SUPPLIED PASSAGE ::
——————

Officially, Hamas has declared acceptance of Christians living under its jurisdiction. Gaza YMCA board member Hosam al-Taweel was fielded on the Hamas electoral ticket as their token Christian. On his election to the Palestinian legislature, he was quick to reject any hint of Palestinian discrimination against Christians or that Sha'aria law would be imposed by Hamas.

Events on the ground do not justify Al-Taweel’s faith in his Islamic party.

In March, the studios of the private Shepherds' TV in Bethlehem were ransacked. To date, the authorities have not apprehended the perpetrators.

And why have there been no arrests? Just look at Bethlehem city-councilor Hassan El-Masalmeh's interview with the Wall Street Journal. He discussed long-term plans to implement the Sha'aria, including its special  jizza tax on non-Muslim residents. "We in Hamas intend to implement this tax someday. We welcome everyone to Palestine but only if they agree to live under our rules."

——————

BRIEF :: Please translate this sentence from the passage on Hamas and Christians into Spanish: "In March, the studios of the private Shepherds' TV in Bethlehem were ransacked." The records aren't needed for anything here.

SUPPLIED DATA ::

——————

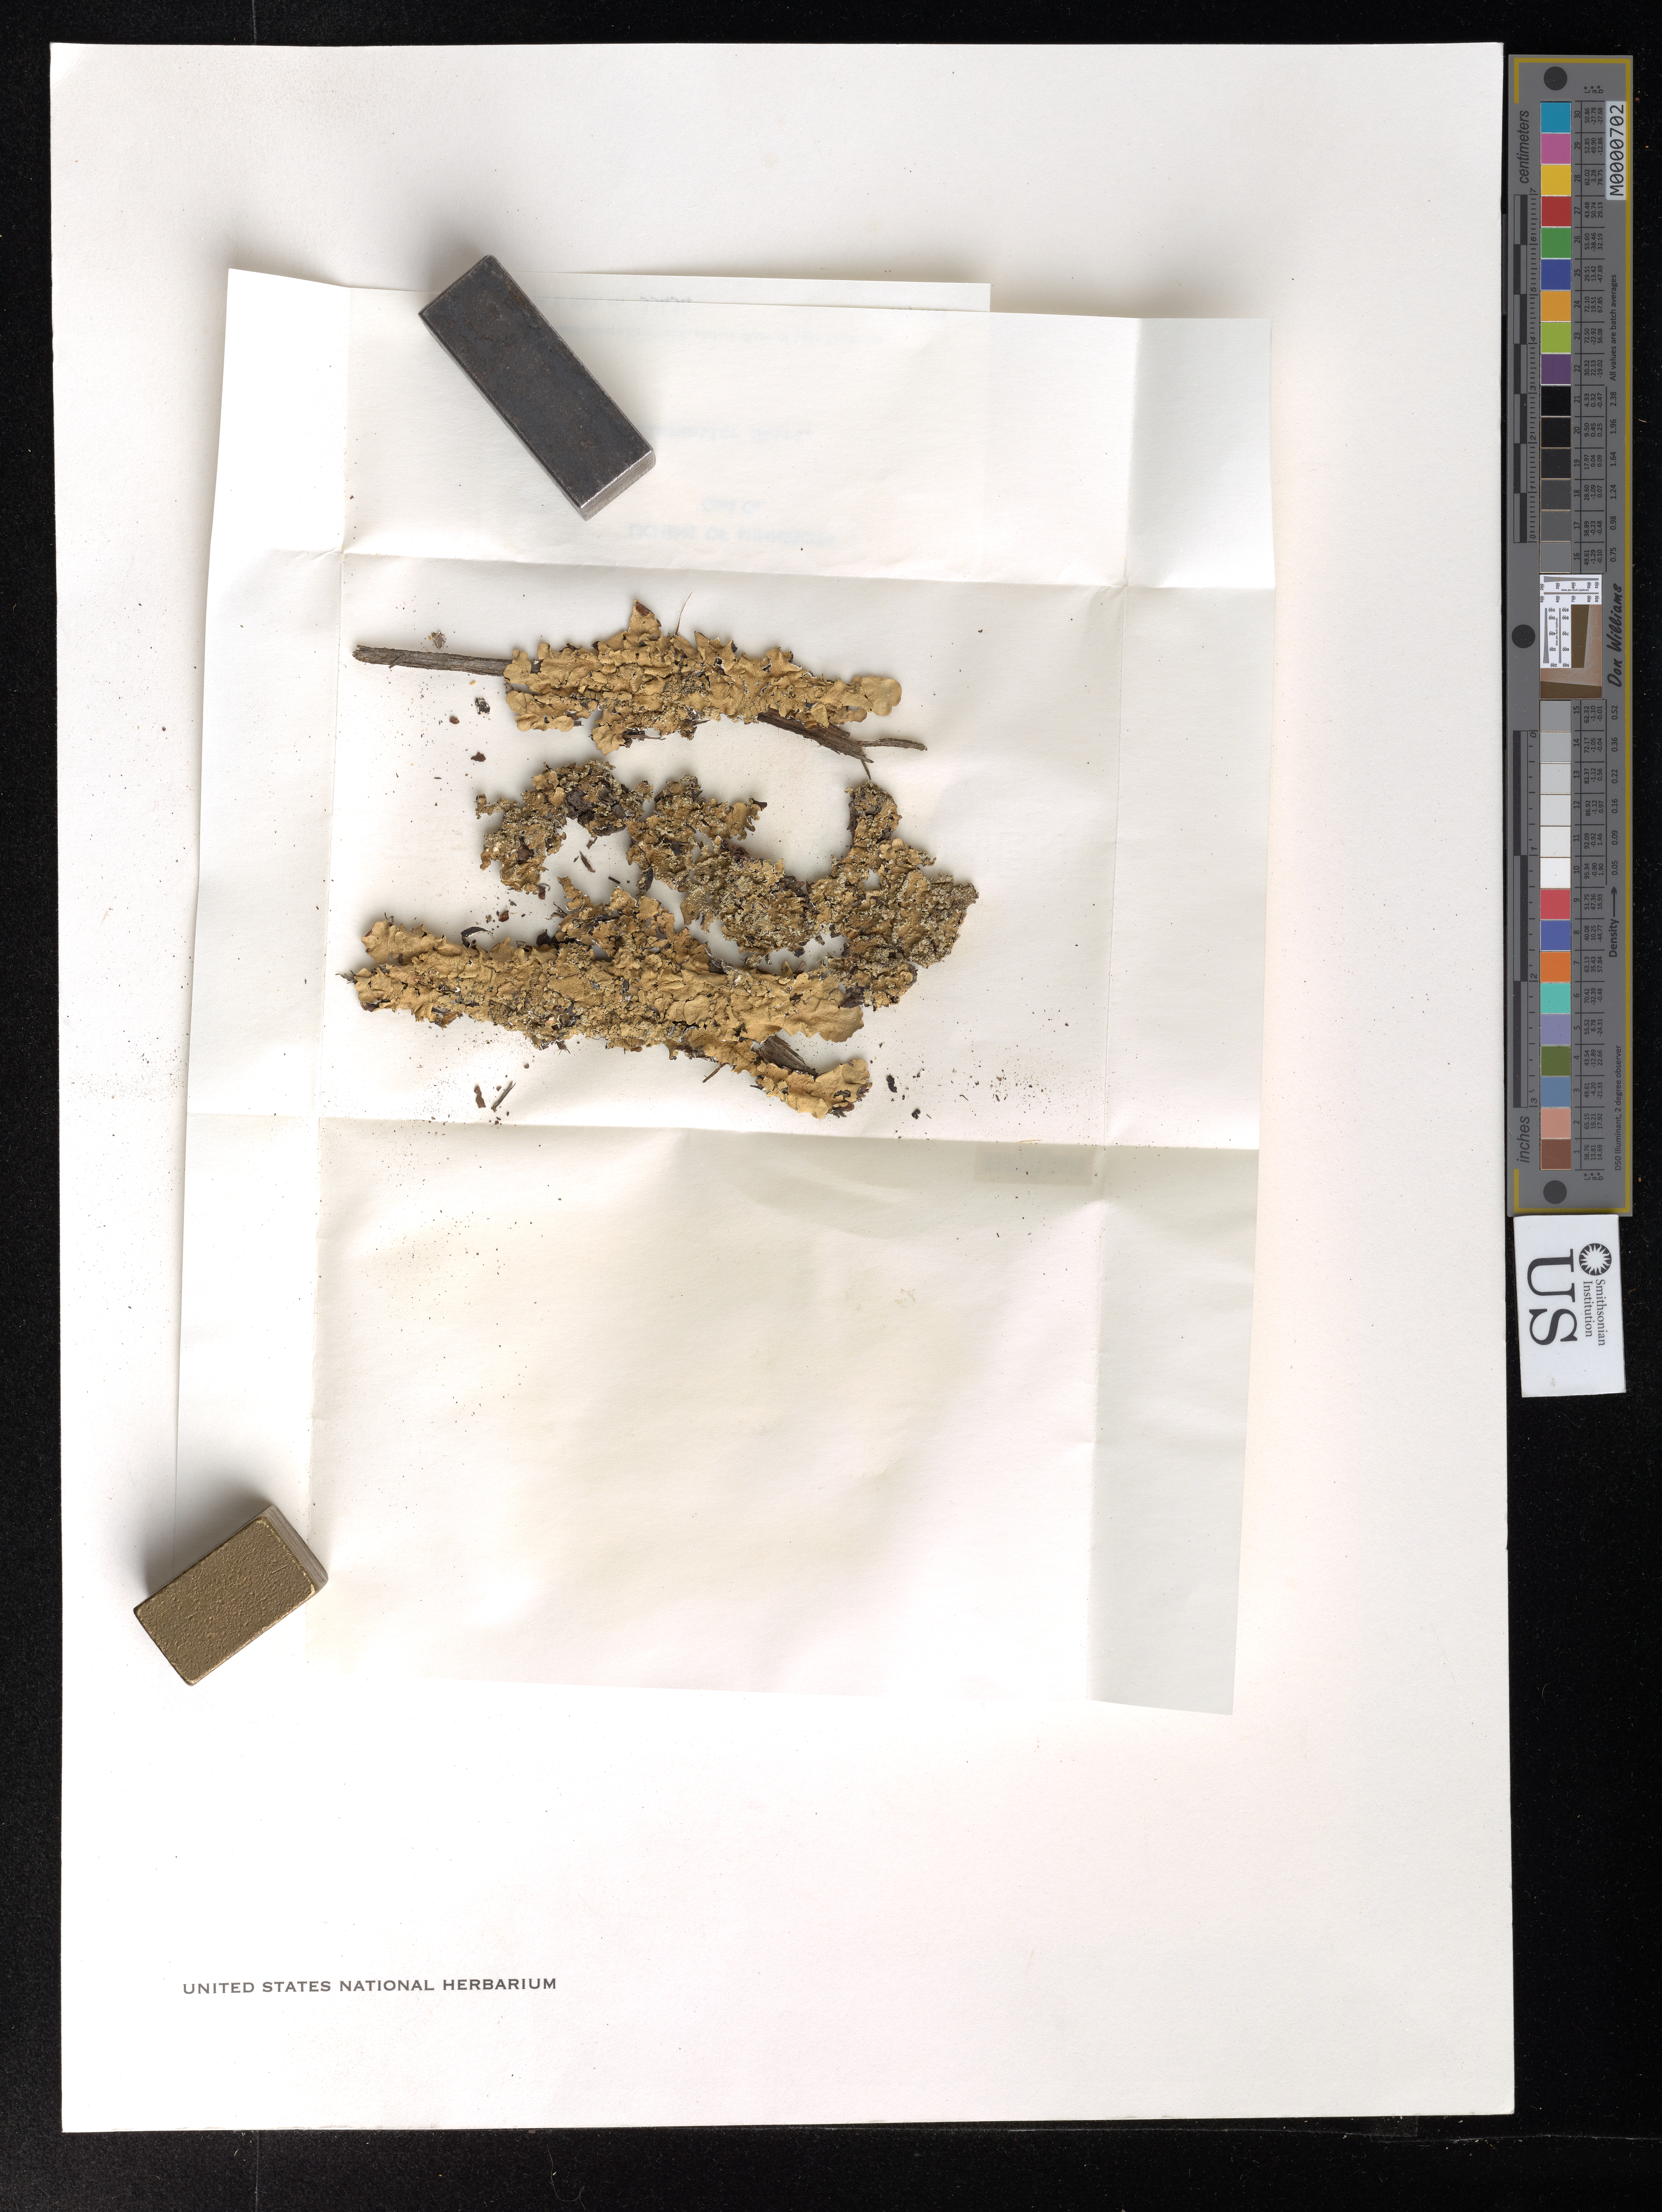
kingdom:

——————

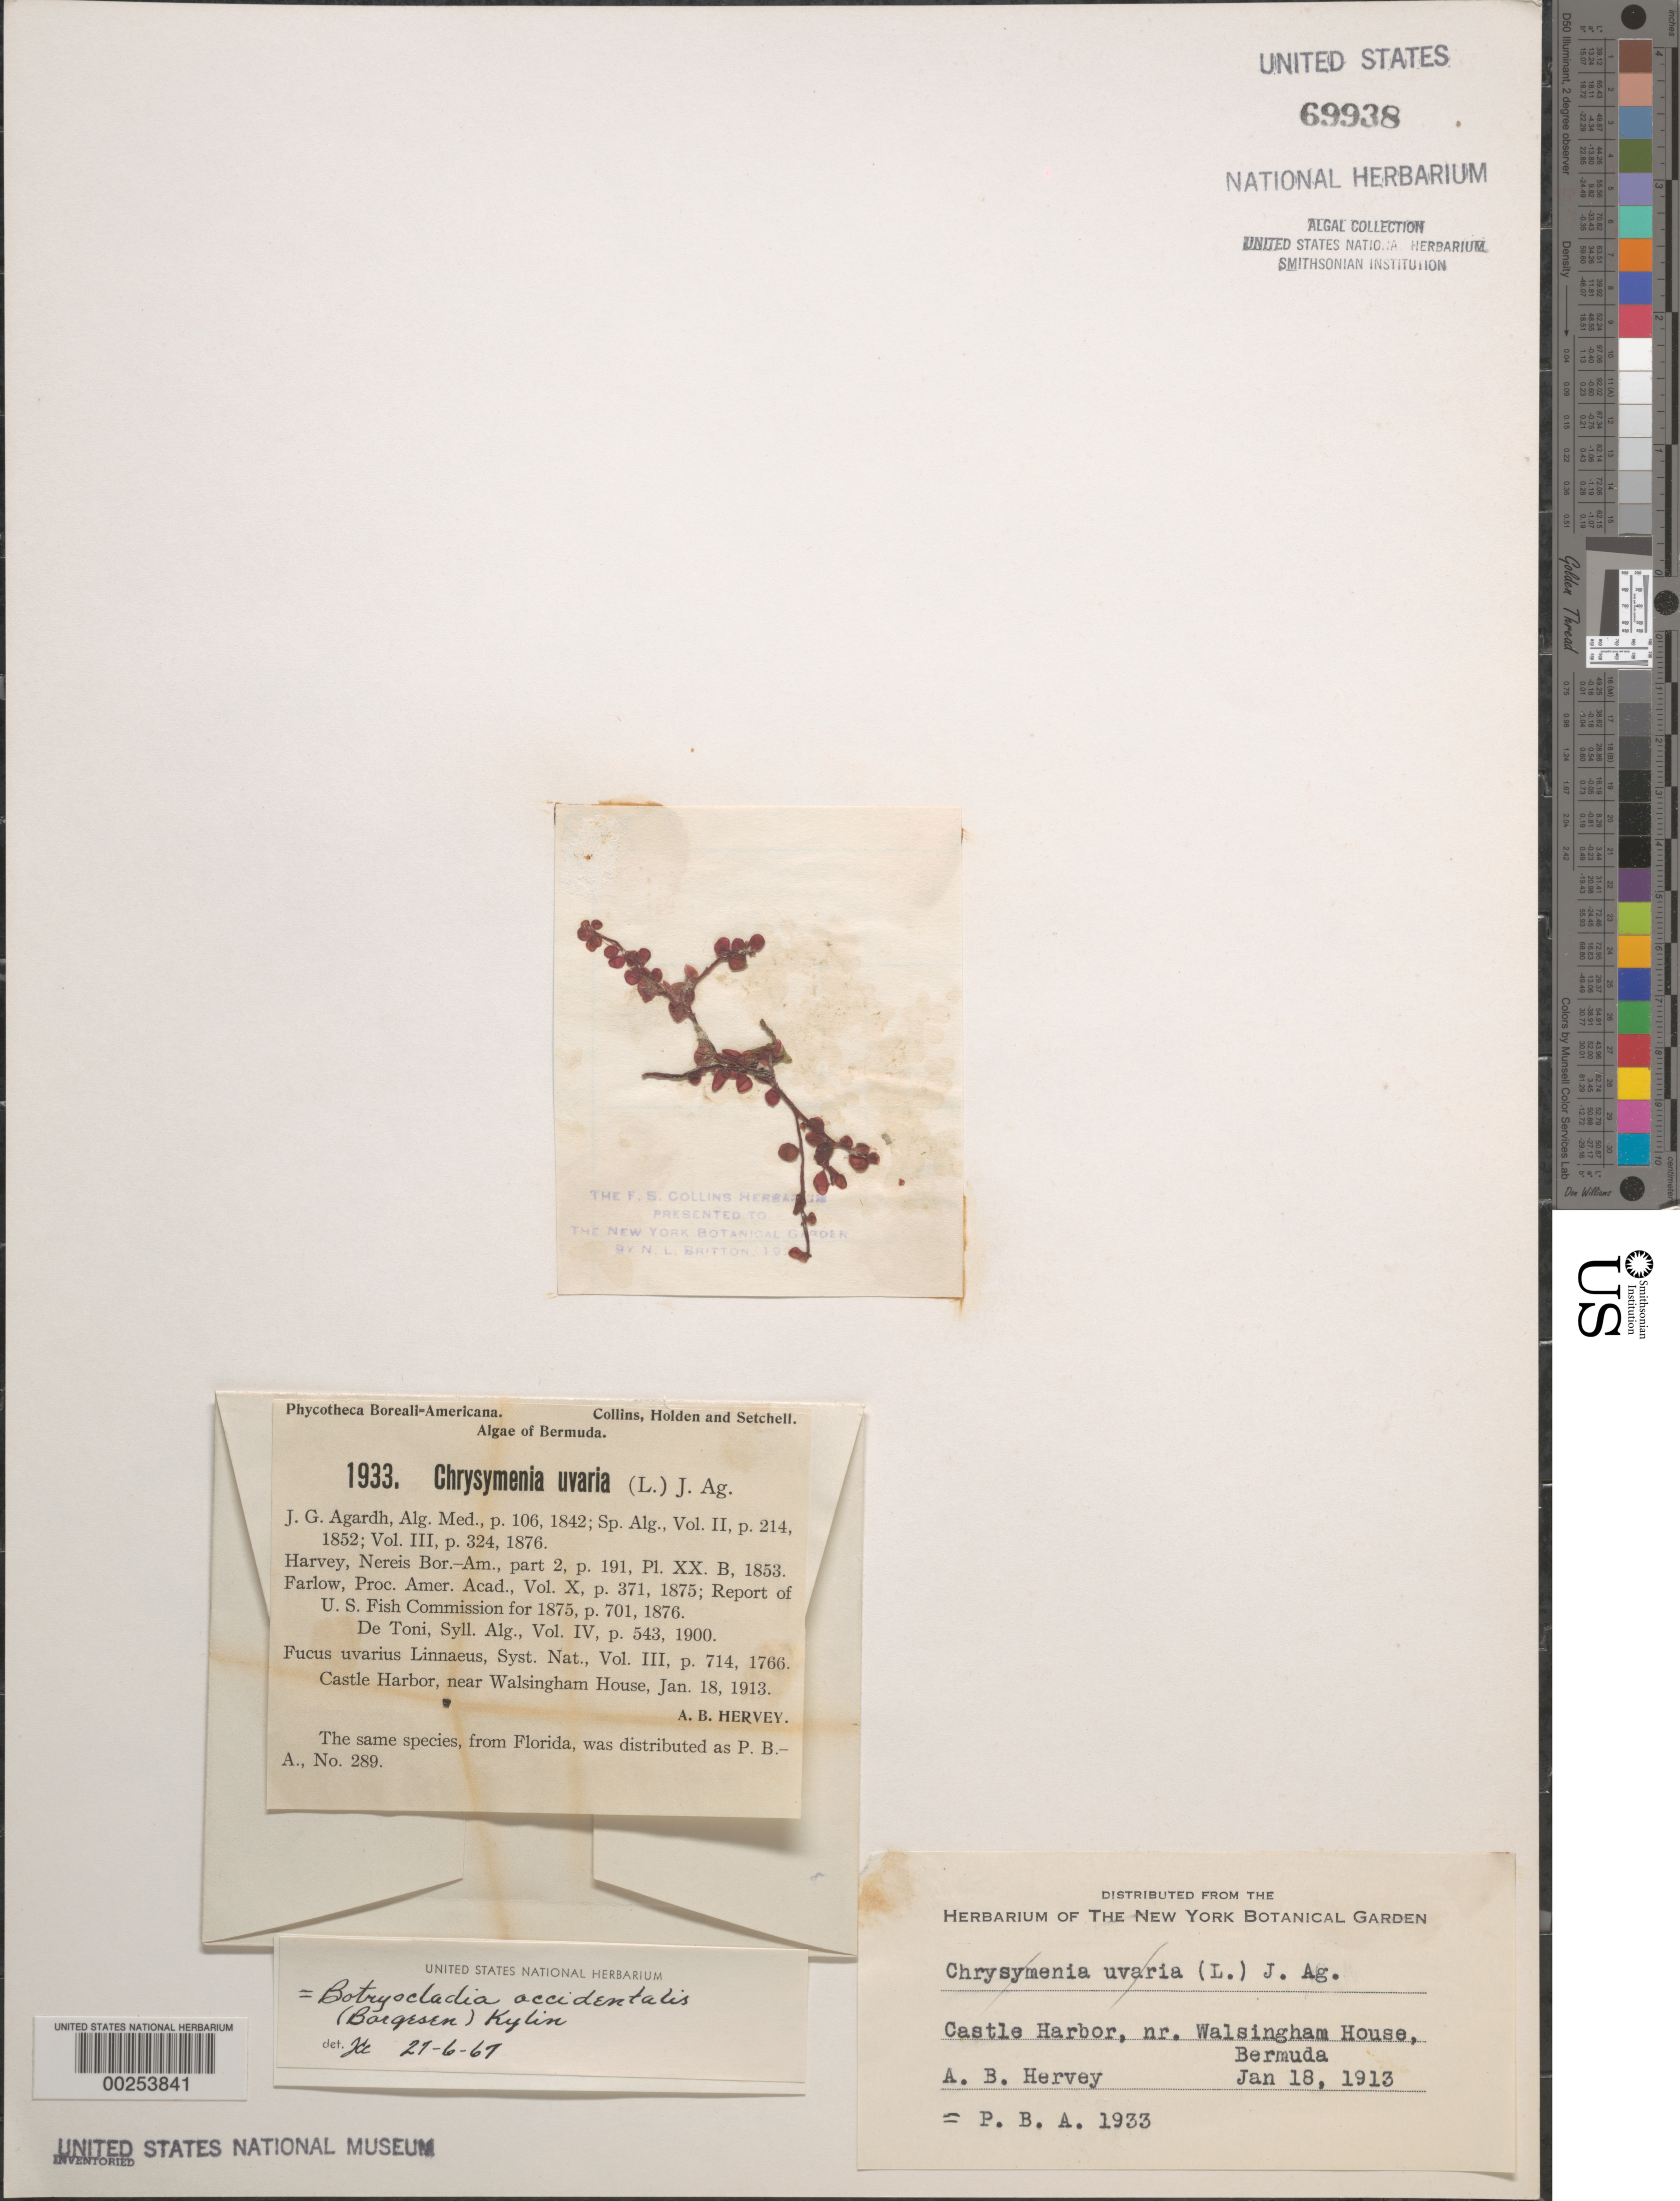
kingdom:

——————

ANSWER TO THE PROBLEM :: En marzo, los estudios de la televisión privada Shepherds' TV en Belén fueron saqueados.